I want to go clam digging with these ladies! Not code! I feel like a carton of GPCs, some IPA tall boys and a shitty guitar covered Fairport Convention stickers and they’d strap me to the bumper. Don’t know much about them, but What Hearts just made me want to jump up, holler ROAD TRIP, sit back down and smoke a jay, then grab Tim by the chest follicles, whistle through my two front, and head the Fuck on out to the country!
What Hearts is a female folk outfit from Portland. I will shoot your fucking bird if you put it on it. Don’t make me do it! With roots wrapped around box cars, that What Hearts’ “The Morning Crew” compels me to want get the Fuck outta Dodge is understandable. I found the perfect stick. Now if Joel’d stop stealing my really cool bandanas to wipe up apple sauce, I’d have an epic hobo pack ready for rail surfing. I’ve discarded my nail clippers, got a tattoo of a samovar, stole an old school bus, and quit shaving in preparation for this pilgrimage.
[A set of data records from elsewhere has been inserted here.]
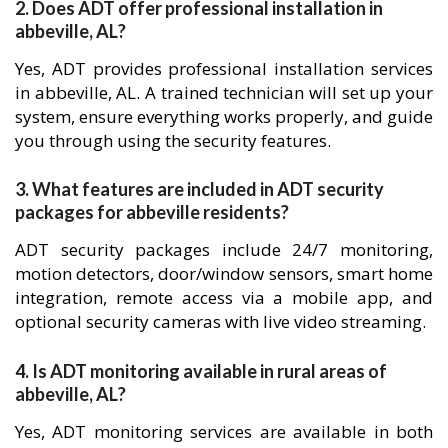
2. Does ADT offer professional installation in
abbeville, AL?
Yes, ADT provides professional installation services
in abbeville, AL. A trained technician will set up your
system, ensure everything works properly, and guide
you through using the security features.
3. What features are included in ADT security
packages for abbeville residents?
ADT security packages include 24/7 monitoring,
motion detectors, door/window sensors, smart home
integration, remote access via a mobile app, and
optional security cameras with live video streaming.
4. Is ADT monitoring available in rural areas of
abbeville, AL?
Yes, ADT monitoring services are available in both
“Go northwest young man,” I practiced a couple hundred times in the mirror. Then went to see Mario at Mario’s liqs for a pack of smokes a bottle of Jamie and proceeded to eat weird Japanese cracker snacks with my roomies and watch Robot Chicken like every night. This is 2012! The dustbowl’s totally over! You can watch What Hearts’ vidz like whenevers on the wo-wi-web and get that crunchy, old timey vibe instantaneastically.